A derrota de Nogueira no seu berço eleitoral traz paradoxos em relação à articulação do ministro. Já no início desta semana, informações de Brasília apontavam um apoio de Rodrigo Garcia (PSDB), governador de São Paulo, a Bolsonaro. A confirmação veio com uma declaração em metáforas pelo presidente: “Estou em namoro com Garcia”.  E o cupido era Nogueira que, na terça-feira, visitava o Palácio dos Bandeirantes para garantir mais um casamento bolsonarista. Sem base em casa, o ministro tenta correr contra o tempo em outros estados para articular seus tentáculos e garantir votos ao presidente. 
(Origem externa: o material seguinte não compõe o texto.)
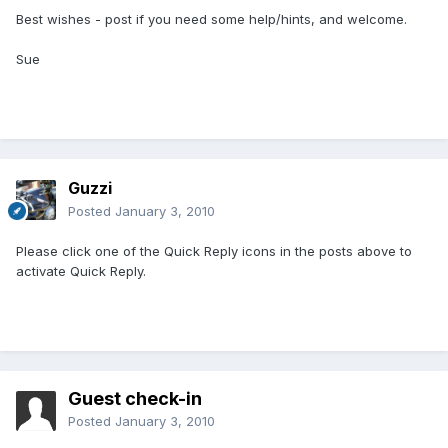
Best wishes - post if you need some help/hints, and welcome.
Sue
Guzzi
Posted
January 3, 2010
Please click one of the Quick Reply icons in the posts above to
activate Quick Reply.
Guest check-in
Posted
January 3, 2010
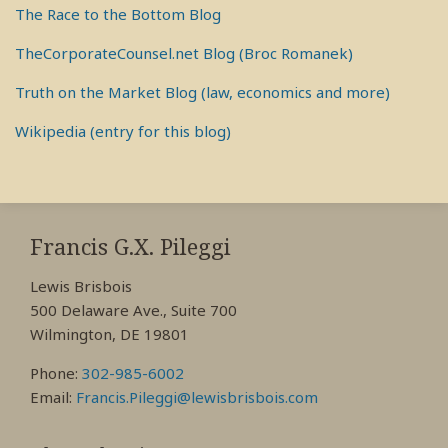
The Race to the Bottom Blog
TheCorporateCounsel.net Blog (Broc Romanek)
Truth on the Market Blog (law, economics and more)
Wikipedia (entry for this blog)
RSS
View
View
View
My
My
My
Francis G.X. Pileggi
Facebook
LinkedIn
Twitter
Lewis Brisbois
Profile
Profile
Profile
500 Delaware Ave., Suite 700
Wilmington, DE 19801
Phone:
302-985-6002
Email:
Francis.Pileggi@lewisbrisbois.com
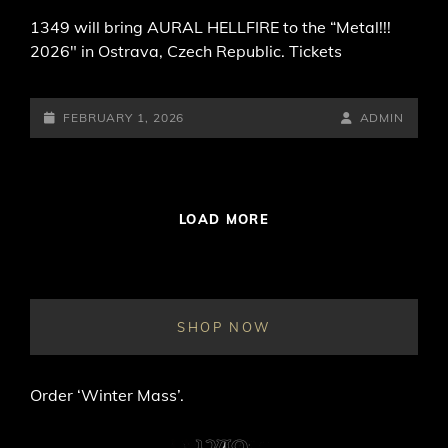
1349 will bring AURAL HELLFIRE to the “Metal!!!
2026″ in Ostrava, Czech Republic. Tickets
POSTED-
BY
BYLINE
FEBRUARY 1, 2026
ADMIN
ON
LINE
LOAD MORE
SHOP NOW
Order ‘Winter Mass’.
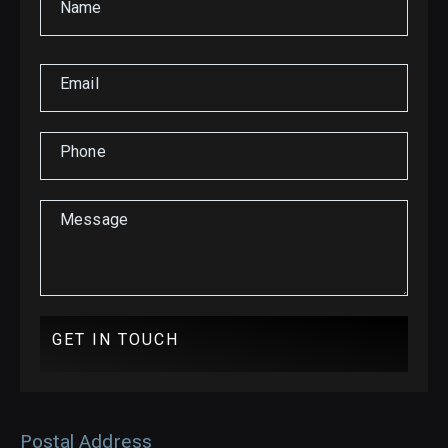
Name
Email
Phone
Message
GET IN TOUCH
Postal Address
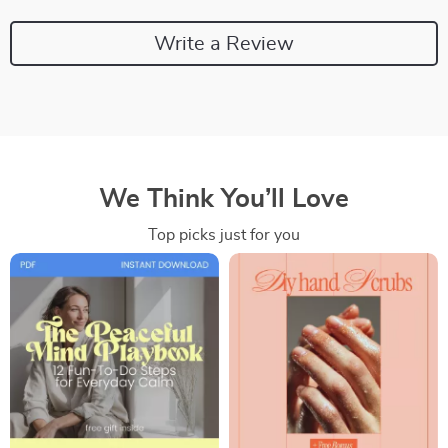
Write a Review
We Think You’ll Love
Top picks just for you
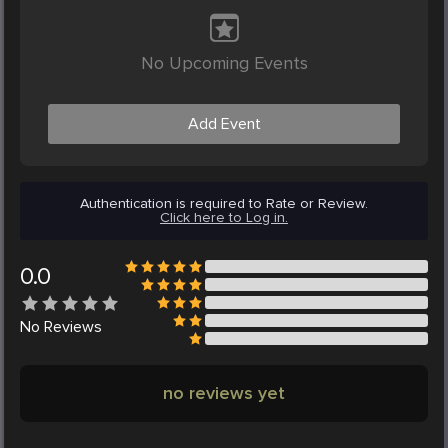
No Upcoming Events
Add Event
Authentication is required to Rate or Review.
Click here to Log in.
0.0
No
Reviews
no reviews yet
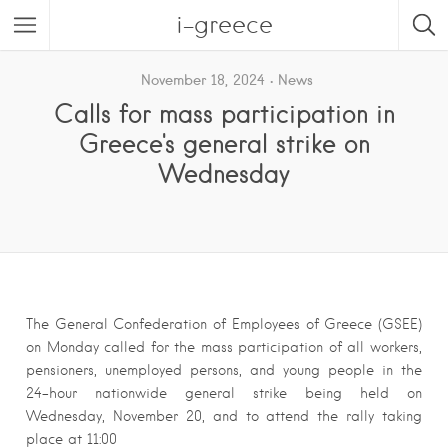
i-greece
November 18, 2024
News
Calls for mass participation in
Greece's general strike on
Wednesday
The General Confederation of Employees of Greece (GSEE)
on Monday called for the mass participation of all workers,
pensioners, unemployed persons, and young people in the
24-hour nationwide general strike being held on
Wednesday, November 20, and to attend the rally taking
place at 11:00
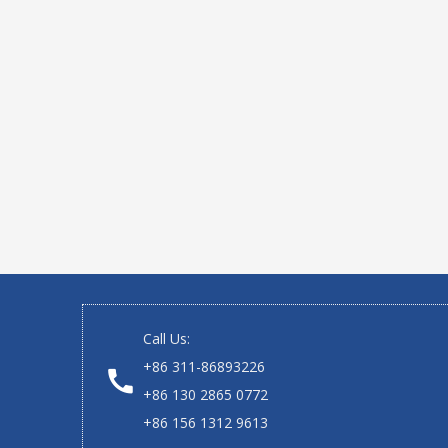
Call Us:
+86 311-86893226
+86 130 2865 0772
+86 156 1312 9613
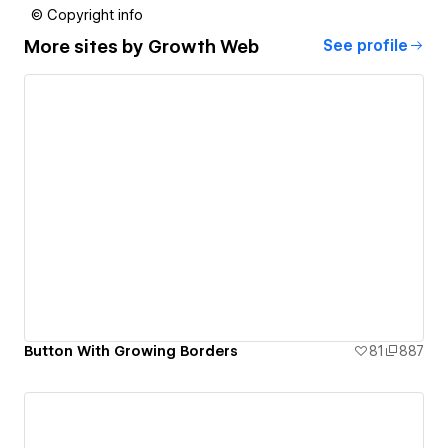
© Copyright info
More sites by
Growth Web
See profile
Button With Growing Borders
81
887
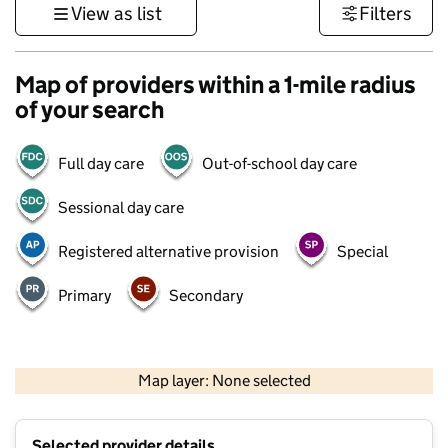
View as list
Filters
Map of providers within a 1-mile radius
of your search
Full day care
Out-of-school day care
Sessional day care
Registered alternative provision
Special
Primary
Secondary
500 m
3000 ft
Map layer: None selected
Contains OS data © Crown copyright and database rights 2026
+
Selected provider details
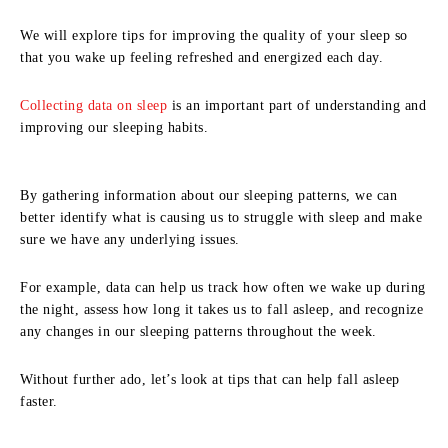
We will explore tips for improving the quality of your sleep so
that you wake up feeling refreshed and energized each day.
Collecting data on sleep
is an important part of understanding and
improving our sleeping habits.
By gathering information about our sleeping patterns, we can
better identify what is causing us to struggle with sleep and make
sure we have any underlying issues.
For example, data can help us track how often we wake up during
the night, assess how long it takes us to fall asleep, and recognize
any changes in our sleeping patterns throughout the week.
Without further ado, let’s look at tips that can help fall asleep
faster.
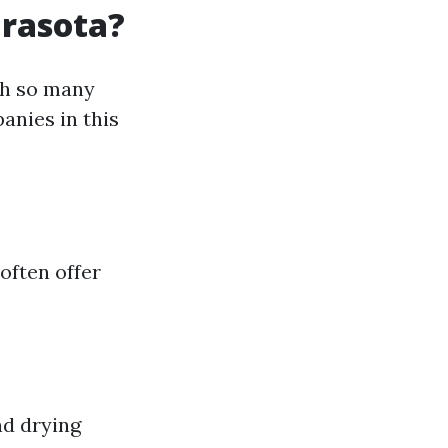
arasota?
th so many
anies in this
often offer
nd drying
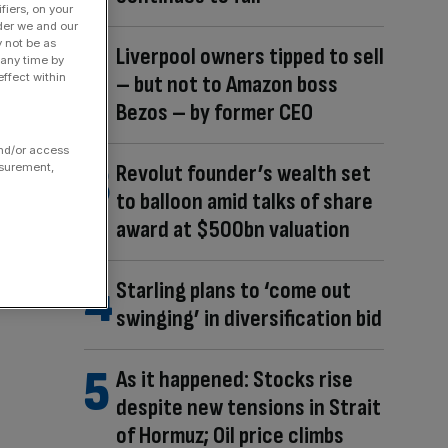
fiers, on your
der we and our
y not be as
Liverpool owners tipped to sell
 any time by
– but not to Amazon boss
ffect within
Bezos – by former CEO
and/or access
Revolut founder’s wealth set
asurement,
to balloon amid talks of share
award at $500bn valuation
Starling plans to ‘come out
swinging’ in diversification bid
As it happened: Stocks rise
despite new tensions in Strait
of Hormuz; Oil price climbs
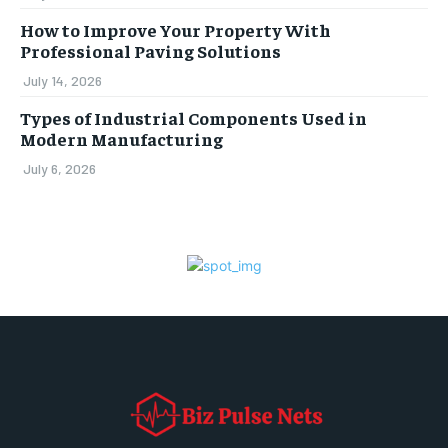
How to Improve Your Property With
Professional Paving Solutions
July 14, 2026
Types of Industrial Components Used in
Modern Manufacturing
July 6, 2026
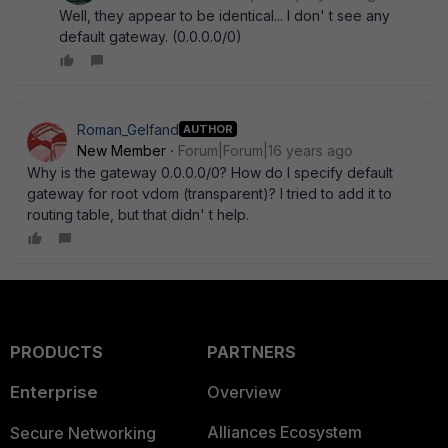
Well, they appear to be identical... I don' t see any
default gateway. (0.0.0.0/0)
Roman_Gelfand
AUTHOR
New Member
Forum|Forum|16 years ago
Why is the gateway 0.0.0.0/0? How do I specify default
gateway for root vdom (transparent)? I tried to add it to
routing table, but that didn' t help.
PRODUCTS
PARTNERS
Enterprise
Overview
Alliances Ecosystem
Secure Networking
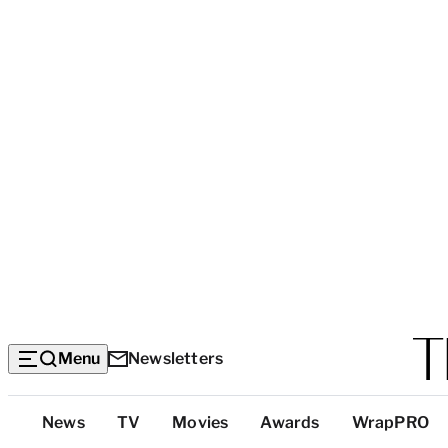
Menu
Newsletters
Top
News
TV
Movies
Awards
WrapPRO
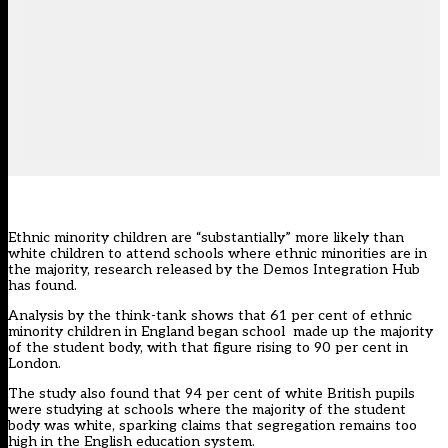
Ethnic minority children are “substantially” more likely than
white children to attend schools where ethnic minorities are in
the majority, research released by the
Demos Integration Hub
has found.
Analysis by the think-tank shows that 61 per cent of ethnic
minority children in England began school made up the majority
of the student body, with that figure rising to 90 per cent in
London.
The study also found that 94 per cent of white British pupils
were studying at schools where the majority of the student
body was white, sparking claims that segregation remains too
high in the English education system.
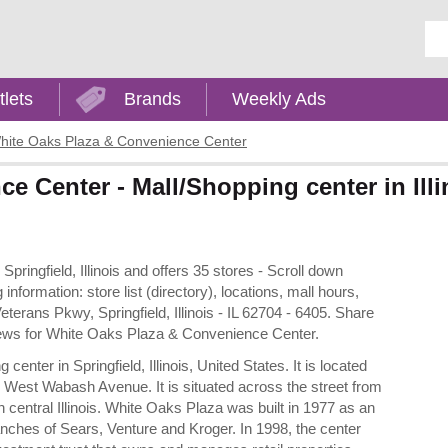
Ent
tlets
Brands
Weekly Ads
hite Oaks Plaza & Convenience Center
 Center - Mall/Shopping center in Illi
ringfield, Illinois and offers 35 stores - Scroll down
ormation: store list (directory), locations, mall hours,
erans Pkwy, Springfield, Illinois - IL 62704 - 6405. Share
eviews for White Oaks Plaza & Convenience Center.
ter in Springfield, Illinois, United States. It is located
 West Wabash Avenue. It is situated across the street from
 central Illinois. White Oaks Plaza was built in 1977 as an
ranches of Sears, Venture and Kroger. In 1998, the center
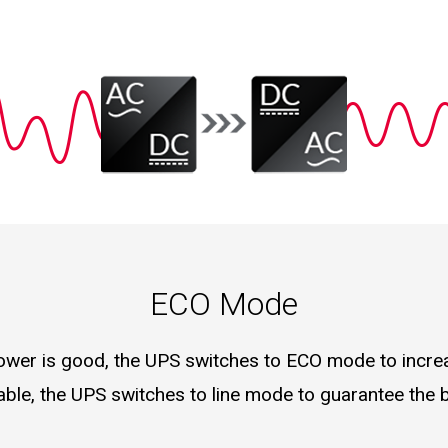
ECO Mode
 power is good, the UPS switches to ECO mode to incr
table, the UPS switches to line mode to guarantee the 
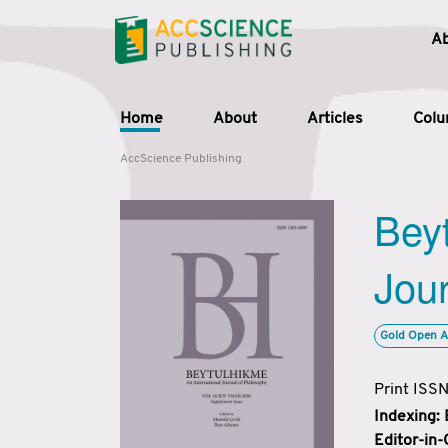
A
Home
About
Articles
Col
AccScience Publishing
Beyt
Jour
Gold Open A
Print ISS
Indexing:
Editor-in-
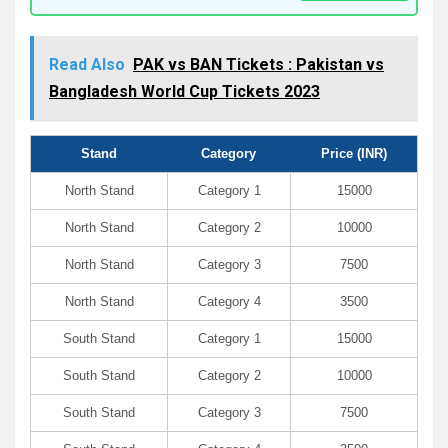
Read Also
PAK vs BAN Tickets : Pakistan vs
Bangladesh World Cup Tickets 2023
Stand
Category
Price (INR)
North Stand
Category 1
15000
North Stand
Category 2
10000
North Stand
Category 3
7500
North Stand
Category 4
3500
South Stand
Category 1
15000
South Stand
Category 2
10000
South Stand
Category 3
7500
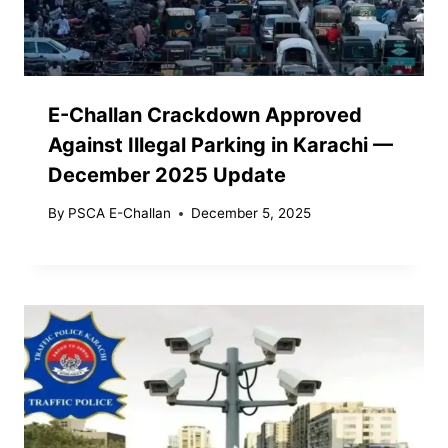
E-Challan Crackdown Approved
Against Illegal Parking in Karachi —
December 2025 Update
By
PSCA E-Challan
December 5, 2025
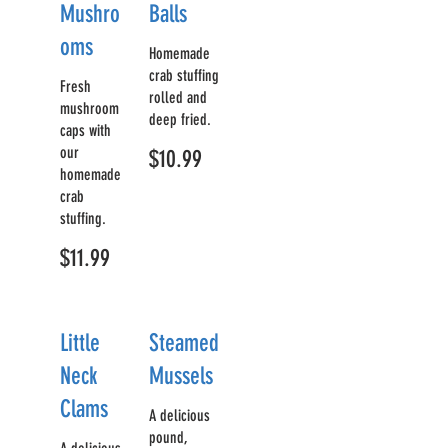
Mushro
Balls
oms
Homemade
crab stuffing
Fresh
rolled and
mushroom
deep fried.
caps with
our
$10.99
homemade
crab
stuffing.
$11.99
Little
Steamed
Neck
Mussels
Clams
A delicious
pound,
Nesta semana, veio a confirmação de que o presidente Jair Bolsonaro viria a Teresina até o segundo turno das eleições, dia 30 de outubro. Ele pretende fazer uma dobradinha: organizar um cronograma para ter agenda em Teresina e São Luís (MA), no mesmo dia. A corrida seria para reforçar a base no Nordeste, região onde o presidente obteve menos votos no país. A chegada foi confirmada pela jornalista Samantha Cavalca, presidente do Partido Liberal (PL) no Piauí. Cavalca é uma bolsonarista convicta e classifica-se como porta-voz do bolsonarismo no estado. Nesse pleito, ela se lançou como deputada estadual pela sigla, mas não conseguiu o quantitativo para eleição. Naturalmente seria Nogueira, o piauiense no Planalto, a dar a notícia em primeira mão, mas agora Samantha tem tomado o microfone.

Em suas redes sociais, Nogueira não comentou nada a respeito da vinda de Bolsonaro ao Piauí. O ministro também tem se mantido em silêncio sobre o resultado nas urnas, que garantiu a vitória petista no estado. No Twitter, o ministro era assíduo com críticas a Wellington Dias e Rafael Fonteles. Nunca perdia a chance de ressaltar Sílvio e Joel como uma dupla implacável – mas claro, sem associá-los ao presidente. Se antes o ministro era cauteloso em fazer ligações dos seus candidatos ao Piauí com o presidente, resta saber se, para o segundo turno, apoiar Bolsonaro será tudo que lhe restou.